Sascha Wagner zum 170. Jahrestag der Befreiung der Roma – Erinnerung verpflichtet zum Kampf gegen Antiziganismus
Krefeld, 20 Februar 2026 – Anlässlich des 170. Jahrestages der Befreiung der Roma aus der Sklaverei in den damaligen Fürstentümern Walachei und Moldau hat der Bundestagsabgeordnete Sascha H. Wagner auf einer Gedenkveranstaltung in Krefeld die historische Verantwortung betont, Diskriminierung entschieden entgegenzutreten und Gleichberechtigung konsequent durchzuziehen.

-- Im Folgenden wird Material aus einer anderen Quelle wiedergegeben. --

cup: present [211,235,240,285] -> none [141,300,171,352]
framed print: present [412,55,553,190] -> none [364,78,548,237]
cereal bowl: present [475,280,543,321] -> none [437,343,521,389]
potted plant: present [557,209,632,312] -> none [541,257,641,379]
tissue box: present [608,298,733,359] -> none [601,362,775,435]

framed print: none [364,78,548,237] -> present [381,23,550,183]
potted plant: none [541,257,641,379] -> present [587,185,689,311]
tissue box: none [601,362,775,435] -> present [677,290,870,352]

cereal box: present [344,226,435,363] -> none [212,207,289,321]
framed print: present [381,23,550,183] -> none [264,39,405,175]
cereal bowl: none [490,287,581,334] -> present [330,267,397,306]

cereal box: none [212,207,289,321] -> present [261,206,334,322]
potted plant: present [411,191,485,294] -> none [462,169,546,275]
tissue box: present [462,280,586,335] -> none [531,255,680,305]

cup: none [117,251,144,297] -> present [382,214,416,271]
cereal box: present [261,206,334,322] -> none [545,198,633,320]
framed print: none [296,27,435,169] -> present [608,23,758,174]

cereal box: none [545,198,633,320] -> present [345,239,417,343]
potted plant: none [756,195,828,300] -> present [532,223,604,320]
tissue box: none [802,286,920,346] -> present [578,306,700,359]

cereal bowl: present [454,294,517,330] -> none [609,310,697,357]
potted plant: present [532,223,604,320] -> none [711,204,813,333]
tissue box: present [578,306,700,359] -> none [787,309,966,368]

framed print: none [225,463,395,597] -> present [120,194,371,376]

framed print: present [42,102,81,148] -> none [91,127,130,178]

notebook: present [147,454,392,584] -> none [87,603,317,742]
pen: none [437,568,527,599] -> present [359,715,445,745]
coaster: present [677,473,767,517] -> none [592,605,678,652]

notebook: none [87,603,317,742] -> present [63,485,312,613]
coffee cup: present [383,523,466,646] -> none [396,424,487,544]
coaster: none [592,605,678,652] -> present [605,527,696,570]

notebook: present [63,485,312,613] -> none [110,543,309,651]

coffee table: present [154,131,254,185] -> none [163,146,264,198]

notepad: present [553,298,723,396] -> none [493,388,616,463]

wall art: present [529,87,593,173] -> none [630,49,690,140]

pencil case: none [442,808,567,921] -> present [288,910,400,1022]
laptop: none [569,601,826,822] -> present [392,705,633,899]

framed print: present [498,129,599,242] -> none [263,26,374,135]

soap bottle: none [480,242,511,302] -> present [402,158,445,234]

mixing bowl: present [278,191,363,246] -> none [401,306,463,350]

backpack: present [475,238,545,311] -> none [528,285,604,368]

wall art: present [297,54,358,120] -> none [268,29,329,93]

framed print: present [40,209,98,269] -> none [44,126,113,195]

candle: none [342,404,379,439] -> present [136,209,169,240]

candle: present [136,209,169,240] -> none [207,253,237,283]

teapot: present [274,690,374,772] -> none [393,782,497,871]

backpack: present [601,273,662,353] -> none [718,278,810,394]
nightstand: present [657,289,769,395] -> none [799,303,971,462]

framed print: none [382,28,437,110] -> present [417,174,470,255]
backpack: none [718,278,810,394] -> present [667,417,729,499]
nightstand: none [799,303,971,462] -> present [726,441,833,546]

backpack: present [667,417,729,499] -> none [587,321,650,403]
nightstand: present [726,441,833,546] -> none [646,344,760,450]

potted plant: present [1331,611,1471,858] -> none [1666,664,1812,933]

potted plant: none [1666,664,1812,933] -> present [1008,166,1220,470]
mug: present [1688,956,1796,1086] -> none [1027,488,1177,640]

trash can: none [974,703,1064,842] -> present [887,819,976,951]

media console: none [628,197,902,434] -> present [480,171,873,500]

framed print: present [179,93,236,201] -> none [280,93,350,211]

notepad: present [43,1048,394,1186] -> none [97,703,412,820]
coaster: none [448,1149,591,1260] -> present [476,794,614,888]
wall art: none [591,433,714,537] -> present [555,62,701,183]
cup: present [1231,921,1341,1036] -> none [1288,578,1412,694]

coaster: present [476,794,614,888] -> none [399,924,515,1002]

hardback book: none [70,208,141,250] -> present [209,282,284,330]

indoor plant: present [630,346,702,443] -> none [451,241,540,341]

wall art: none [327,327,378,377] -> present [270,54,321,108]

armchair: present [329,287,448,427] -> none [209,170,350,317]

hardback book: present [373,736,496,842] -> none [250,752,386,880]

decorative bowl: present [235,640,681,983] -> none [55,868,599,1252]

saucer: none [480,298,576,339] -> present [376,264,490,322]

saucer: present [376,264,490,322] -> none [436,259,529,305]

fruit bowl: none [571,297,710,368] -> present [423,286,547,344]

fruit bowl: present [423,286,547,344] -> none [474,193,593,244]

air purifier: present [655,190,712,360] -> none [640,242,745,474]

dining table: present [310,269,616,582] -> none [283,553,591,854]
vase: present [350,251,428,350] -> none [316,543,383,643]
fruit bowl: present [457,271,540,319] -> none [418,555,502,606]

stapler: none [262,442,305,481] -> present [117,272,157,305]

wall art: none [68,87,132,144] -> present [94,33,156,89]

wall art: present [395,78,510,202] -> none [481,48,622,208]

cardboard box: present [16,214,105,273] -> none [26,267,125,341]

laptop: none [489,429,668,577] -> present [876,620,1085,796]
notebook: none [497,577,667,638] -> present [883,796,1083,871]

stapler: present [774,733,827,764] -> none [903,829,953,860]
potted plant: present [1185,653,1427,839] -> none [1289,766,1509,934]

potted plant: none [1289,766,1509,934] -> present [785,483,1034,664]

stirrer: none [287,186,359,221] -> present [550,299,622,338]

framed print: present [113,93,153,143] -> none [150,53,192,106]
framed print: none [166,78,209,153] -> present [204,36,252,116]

In seiner Rede erinnerte Wagner daran, dass die Befreiung der Roma im Jahr 1856 zwar das formale Ende einer jahrhundertelangen Versklavung bedeutete, Ausgrenzung und Diskriminierung jedoch bis heute fortbestehen. Über Generationen hinweg seien Roma entrechtet, verkauft und wie Besitz behandelt worden. Ein Unrecht, das viel zu lange verdrängt worden sei.
„Erinnerung darf nicht beim Gedenken stehen bleiben. Sie ist ein politischer Auftrag für die Gegenwart“, erklärte Wagner, Es sei die Verantwortung der Gesellschaft, Antiziganismus klar zu benennen und entschieden zu bekämpfen.
Der Abgeordnete machte deutlich, dass Diskriminierung von Roma auch heute in vielen Bereichen Realität ist, beim Zugang zu Bildung, Wohnraum, Arbeit und Gesundheitsversorgung. Diese Ungleichheit sei kein Zufall, sondern Ausdruck gesellschaftlicher Machtverhältnisse.
Wagner warnte zudem vor politischen Kräften, die gezielt Vorurteile schüren und Minderheiten zu Sündenböcken machen. „Wer Geschichte relativiert oder Diskriminierung verharmlost, greift die Grundwerte unserer Gesellschaft an“, so Wagner.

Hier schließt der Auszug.